Back in Peru after a speedy and efficient journey north through Chile, we headed to our last 'new' destination of the journey. Our sojourn in Chile felt like sheer comfort and the small taster of the country left me wanting to return - albeit with a slightly healthier bank balance! Even the overnight bus from San Pedro de Atacama to Arica was enjoyable. It was clean, comfortable and they had someone behaving like an air steward, getting everyone blankets and pillows on request. All very civilised.
So, onto this last 'new' destination, Arequipa. Well, this place certainly had much to live up to. We had missed out on a trip there the first time round, instead opting to stop by on our way back to Lima. In that time we had met many people who sang the praises of the city and everyone said what a lovely time they had had there.

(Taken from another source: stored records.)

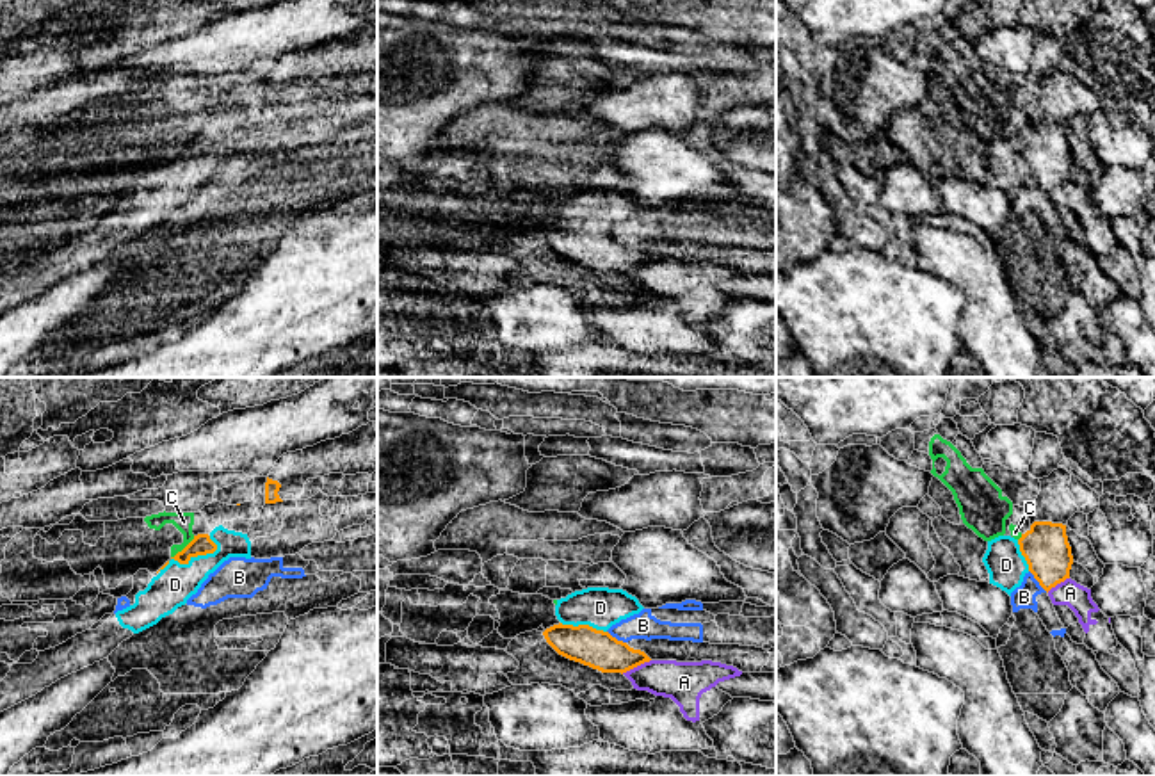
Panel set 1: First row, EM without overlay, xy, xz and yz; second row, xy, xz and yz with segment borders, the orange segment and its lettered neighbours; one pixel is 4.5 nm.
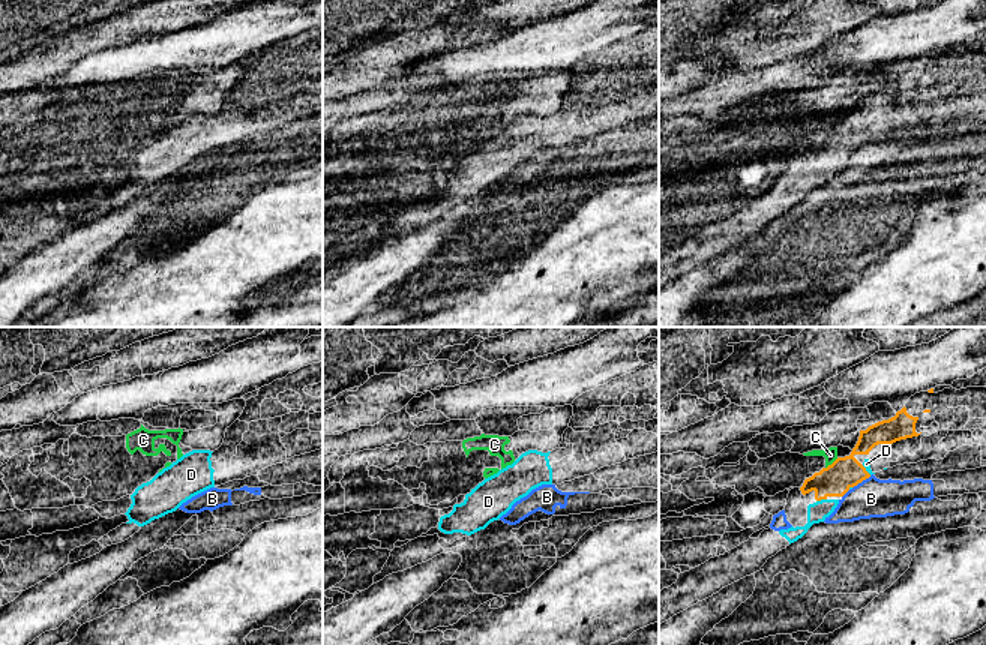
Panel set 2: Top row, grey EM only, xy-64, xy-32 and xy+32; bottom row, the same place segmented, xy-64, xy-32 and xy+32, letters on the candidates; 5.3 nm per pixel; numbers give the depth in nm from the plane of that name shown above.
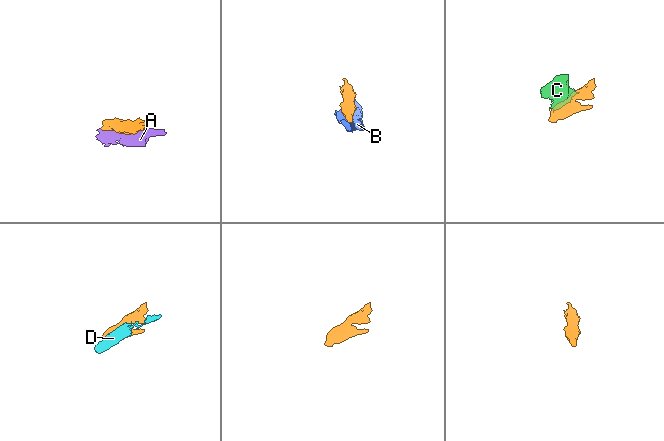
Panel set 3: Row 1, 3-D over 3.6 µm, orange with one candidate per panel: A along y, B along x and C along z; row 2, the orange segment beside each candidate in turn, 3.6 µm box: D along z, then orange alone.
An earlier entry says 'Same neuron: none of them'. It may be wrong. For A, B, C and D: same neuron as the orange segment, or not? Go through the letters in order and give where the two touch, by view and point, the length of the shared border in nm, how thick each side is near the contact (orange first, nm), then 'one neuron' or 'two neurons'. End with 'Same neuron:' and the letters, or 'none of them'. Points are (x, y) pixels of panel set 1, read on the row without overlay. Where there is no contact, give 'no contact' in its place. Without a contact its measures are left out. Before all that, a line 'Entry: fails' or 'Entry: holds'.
Entry: fails
A: xz (636, 267) | 150 nm | 170/190 nm | two neurons
B: yz (1036, 180) | 130 nm | 220/110 nm | two neurons
C: xy (184, 150) | 150 nm | 90/90 nm | two neurons
D: xy (189, 161) | 300 nm | 90/180 nm | one neuron
Same neuron: D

There were two things in Arequipa that almost became an addiction - kebabs and cakes. One Turkish restaurant we tried served the best kebabs I've ever had. They could be classed as very fancy sandwiches rather than kebabs and perhaps you'd find something a bit different in Istanbul, but I couldn't eat enough of them. Any weight I'd lost over the previous seven months I think I put back on in two days!

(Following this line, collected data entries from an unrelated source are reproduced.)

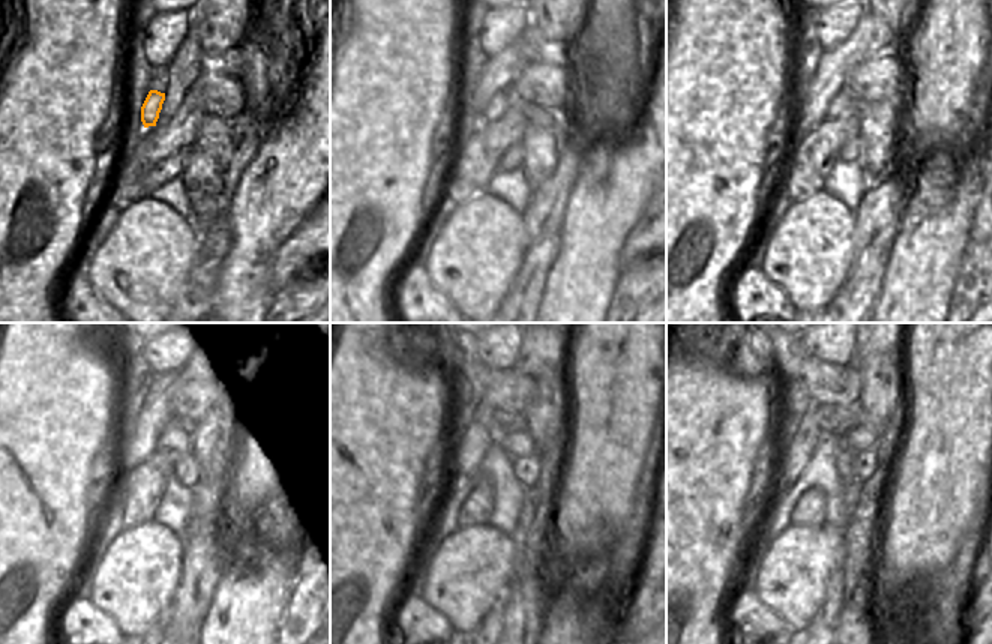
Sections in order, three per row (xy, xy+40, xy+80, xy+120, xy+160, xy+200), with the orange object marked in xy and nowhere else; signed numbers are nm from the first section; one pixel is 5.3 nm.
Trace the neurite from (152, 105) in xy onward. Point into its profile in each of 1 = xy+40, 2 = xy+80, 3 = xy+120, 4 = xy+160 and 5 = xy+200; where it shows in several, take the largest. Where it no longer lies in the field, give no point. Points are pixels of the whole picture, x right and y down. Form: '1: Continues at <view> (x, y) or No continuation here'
1: Continues at xy+40 (500, 104)
2: Continues at xy+80 (842, 102)
3: Continues at xy+120 (173, 439)
4: Continues at xy+160 (515, 443)
5: Continues at xy+200 (860, 439)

Then there was the cakes. I fear that my healthy appetite for carrot cake, plus my being over thirty and not under, could spell danger up ahead. My metabolism could stall at any moment! One thing is for sure. If you like cake, you're in good company in Peru, and most of South America for that matter. As we sat in a particular cafe enjoying a slice there was a constant stream of people coming in to pick up huge, specially ordered cakes in boxes. And there must have been a dozen cake shops on the same street all doing a good trade.

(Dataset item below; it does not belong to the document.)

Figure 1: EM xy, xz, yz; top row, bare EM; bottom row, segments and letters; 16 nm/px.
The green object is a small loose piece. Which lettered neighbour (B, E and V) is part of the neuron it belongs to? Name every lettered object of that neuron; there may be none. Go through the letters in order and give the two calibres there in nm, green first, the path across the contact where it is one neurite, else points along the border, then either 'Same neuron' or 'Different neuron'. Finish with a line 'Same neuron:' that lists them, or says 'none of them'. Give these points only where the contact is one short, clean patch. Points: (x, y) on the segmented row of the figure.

Being a nun is obviously a tremendous commitment, and visiting a convent brings home just how big that commitment is. The entrance fee permits you to walk into most of the buildings within the grounds and see where the nuns cooked, ate, worked and slept. I won't delve into the merits and faults of religion, but I could not help feeling how much of life was missed by the women who lived there and, no matter how tranquil the surroundings, it seemed very sad.